Kılıç Arıcıların Sorunlarına El Attı
AK Parti Kars Milletvekili Prof. Dr. Yunus Kılıç, TBMM’nin 04 Nisan 2013 tarihli oturumunda arıcıların sorunlarını ve yapılanları anlattı.
06 Nisan 2013 Cumartesi 12:19
Kılıç’ın meclisteki konuşması şöyle: “Evet, arıcılık Türkiye’de çiftçinin ve tarımla uğraşan insanların önemli uğraşlarından bir tanesi. Gururla söylemek gerekirse, arıcılık konusunda Türkiye, dünyada arı kovanı sayısı açısından 2’nci sırada, bal üretimi açısından 4’üncü sırada olan bir olan bir ülke. Dolayısıyla, bu konuda üzerinde durulması, desteklenmesi gereken bir alan olduğunu biz de düşünüyoruz.
Tabii ki arıcıların Türkiye’de geçmişten gelen ciddi problemlerinin olduğunu ve bunlarla alakalı mücadeleyi AK Parti döneminde hızla vermeye başladığımızı ama daha yapılacak şeyler olduğunu baştan ifade etmemiz lazım. Nedir arıcıların en büyük sıkıntıları? Öncelikle, arıcıların bir örgütlenme sıkıntıları var. AK Parti bununla alakalı ne yaptı? Özellikle arıcılığı, örgütlü arıcılığa teşvik etmek açısından bu örgüte dâhil olanlara, arıcılık belgesi alanlara, böyle yapanlara kovan başına arıcılık destekleri vermeye başladı ve bunu bugün de sürdürmeye devam ediyor.

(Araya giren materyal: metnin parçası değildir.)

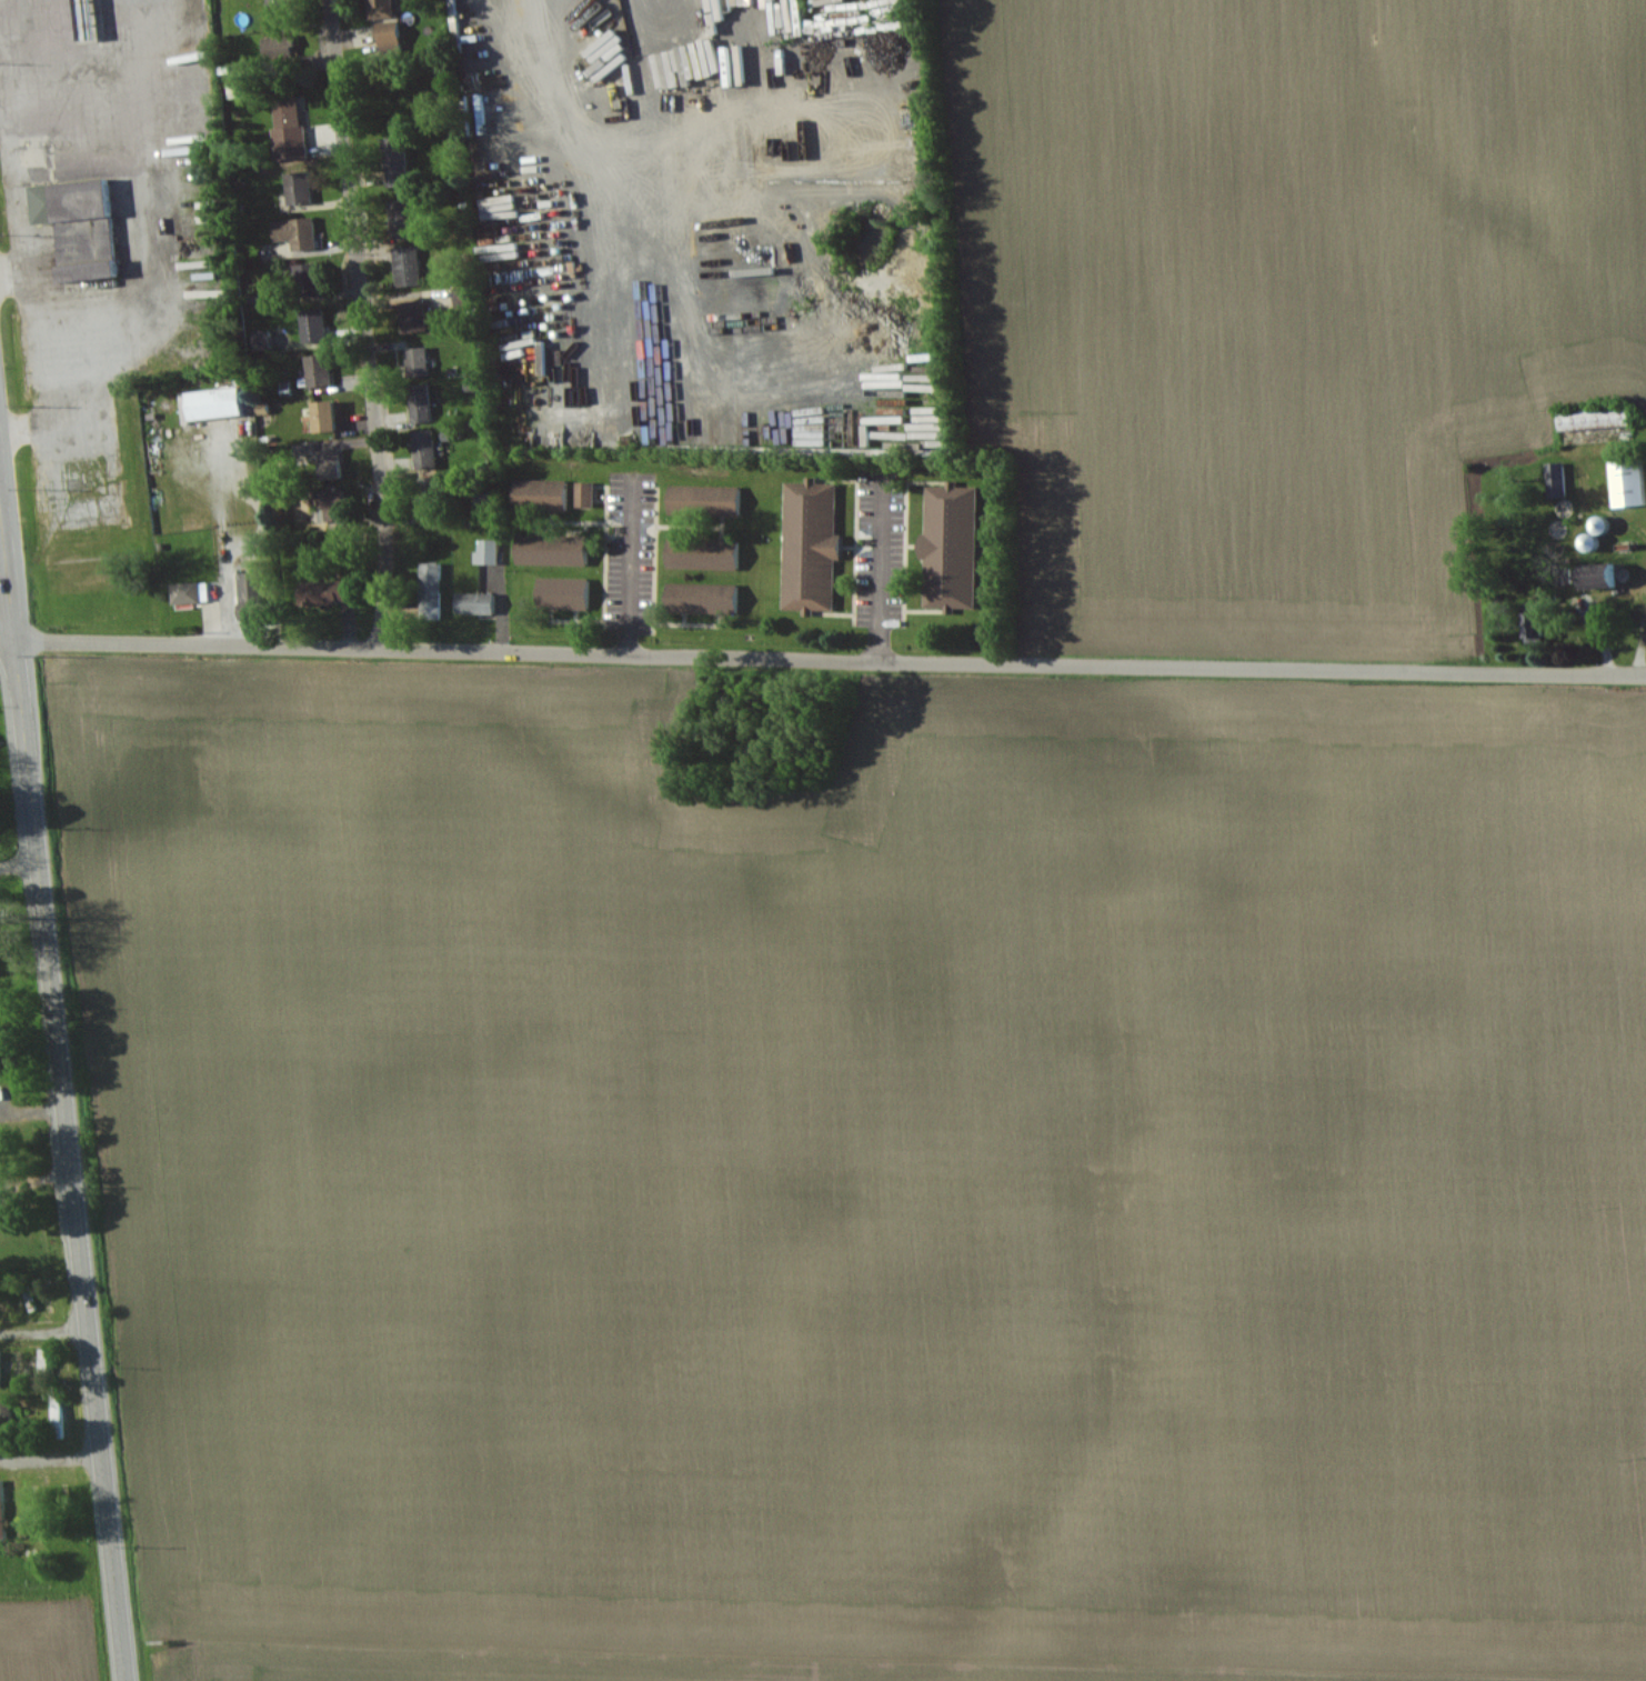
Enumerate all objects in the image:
building: (389, 25)
building: (685, 28)
road: (142, 39)
building: (283, 49)
road: (4, 72)
road: (27, 108)
building: (290, 114)
building: (399, 161)
building: (302, 191)
road: (21, 208)
building: (405, 218)
building: (88, 227)
building: (300, 233)
building: (411, 266)
road: (144, 275)
building: (314, 281)
building: (417, 317)
road: (364, 322)
building: (317, 328)
road: (40, 353)
building: (322, 371)
building: (423, 385)
building: (221, 404)
building: (331, 416)
building: (429, 451)
building: (335, 465)
building: (1633, 481)
building: (589, 494)
building: (544, 495)
building: (432, 499)
building: (708, 501)
building: (337, 504)
building: (557, 541)
road: (227, 543)
building: (815, 545)
building: (949, 552)
building: (707, 553)
road: (632, 569)
road: (882, 577)
building: (434, 588)
building: (331, 591)
building: (194, 593)
building: (568, 593)
building: (706, 598)
building: (480, 603)
road: (5, 607)
road: (830, 658)
road: (63, 1096)
road: (44, 1333)
road: (51, 1459)
building: (3, 1510)
building: (34, 1523)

Arıcılığın ciddi problemlerinden bir tanesi de evet, göçer arıcılık. Çünkü göçer arıcılık, aynı zamanda hem araziyi vahşi kullanmaya müsait bir alan oluşturuyor hem de gittiği yerlerde efendim ciddi sıkıntılara sebep oluyor, hastalık taşınmasına sebep oluyor. Dolayısıyla, kontrollü bir arıcılık yapılmasına da engel bir durum oluşturuyor. O yüzden daha çok AK PARTİ döneminde Tarım Bakanlığı bu göçer arıcılığın da kontrollü bir şekilde yapılmasına dair yönetmelikler çıkardı, yani daha düzenli, daha zapturapt altına alınmış bir göçer arıcılık yapmak suretiyle arıcılığımızı özellikle arı hastalıkları, göçer arıcılıktan kaynaklanan arı hastalıklarının önüne geçilmesi noktasında da ciddi bir destek veriyor.
Evet ilaçlamalar, tarım ilaçları, pestisitler özellikle bilinçsiz kullanıldığı zaman sadece arıcılık için değil, aynı zamanda hayvancılık, bitki sağlığı ve insan sağlığı için çevreye verdikleri zararlar açısından son derece önemli şeyler.
Arkadaşlar şunun özellikle altını çizmek isterim, AK Parti’den sonra bu ilaçların, Türkiye’de pestisit amaçlı kullanılan ilaçların oranı yaklaşık yüzde 75 oranında azalmıştır. Bu, çok önemli bir gelişmedir. Daha da kontrol altına alınması gerekiyor mu? Evet, daha da kontrol altına alınması gerektiğini açıkça ben de ifade etmek isterim.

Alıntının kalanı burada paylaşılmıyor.